:: Exercise instructions ::
Copy out, exactly as given, every line from the line with "MCP servers configuration" to the end of the listing, both of those lines included.

==== Data supplied

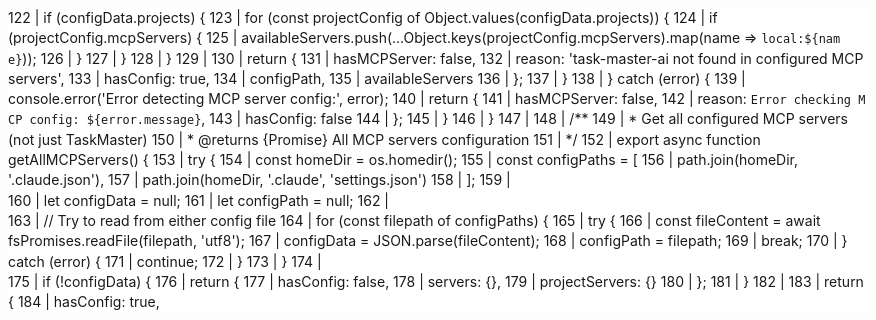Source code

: 122 |             if (configData.projects) {
123 |                 for (const projectConfig of Object.values(configData.projects)) {
124 |                     if (projectConfig.mcpServers) {
125 |                         availableServers.push(...Object.keys(projectConfig.mcpServers).map(name => `local:${name}`));
126 |                     }
127 |                 }
128 |             }
129 | 
130 |             return {
131 |                 hasMCPServer: false,
132 |                 reason: 'task-master-ai not found in configured MCP servers',
133 |                 hasConfig: true,
134 |                 configPath,
135 |                 availableServers
136 |             };
137 |         }
138 |     } catch (error) {
139 |         console.error('Error detecting MCP server config:', error);
140 |         return {
141 |             hasMCPServer: false,
142 |             reason: `Error checking MCP config: ${error.message}`,
143 |             hasConfig: false
144 |         };
145 |     }
146 | }
147 | 
148 | /**
149 |  * Get all configured MCP servers (not just TaskMaster)
150 |  * @returns {Promise<Object>} All MCP servers configuration
151 |  */
152 | export async function getAllMCPServers() {
153 |     try {
154 |         const homeDir = os.homedir();
155 |         const configPaths = [
156 |             path.join(homeDir, '.claude.json'),
157 |             path.join(homeDir, '.claude', 'settings.json')
158 |         ];
159 |         
160 |         let configData = null;
161 |         let configPath = null;
162 |         
163 |         // Try to read from either config file
164 |         for (const filepath of configPaths) {
165 |             try {
166 |                 const fileContent = await fsPromises.readFile(filepath, 'utf8');
167 |                 configData = JSON.parse(fileContent);
168 |                 configPath = filepath;
169 |                 break;
170 |             } catch (error) {
171 |                 continue;
172 |             }
173 |         }
174 |         
175 |         if (!configData) {
176 |             return {
177 |                 hasConfig: false,
178 |                 servers: {},
179 |                 projectServers: {}
180 |             };
181 |         }
182 | 
183 |         return {
184 |             hasConfig: true,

========

:: Solution for this problem ::
150 |  * @returns {Promise<Object>} All MCP servers configuration
151 |  */
152 | export async function getAllMCPServers() {
153 |     try {
154 |         const homeDir = os.homedir();
155 |         const configPaths = [
156 |             path.join(homeDir, '.claude.json'),
157 |             path.join(homeDir, '.claude', 'settings.json')
158 |         ];
159 |         
160 |         let configData = null;
161 |         let configPath = null;
162 |         
163 |         // Try to read from either config file
164 |         for (const filepath of configPaths) {
165 |             try {
166 |                 const fileContent = await fsPromises.readFile(filepath, 'utf8');
167 |                 configData = JSON.parse(fileContent);
168 |                 configPath = filepath;
169 |                 break;
170 |             } catch (error) {
171 |                 continue;
172 |             }
173 |         }
174 |         
175 |         if (!configData) {
176 |             return {
177 |                 hasConfig: false,
178 |                 servers: {},
179 |                 projectServers: {}
180 |             };
181 |         }
182 | 
183 |         return {
184 |             hasConfig: true,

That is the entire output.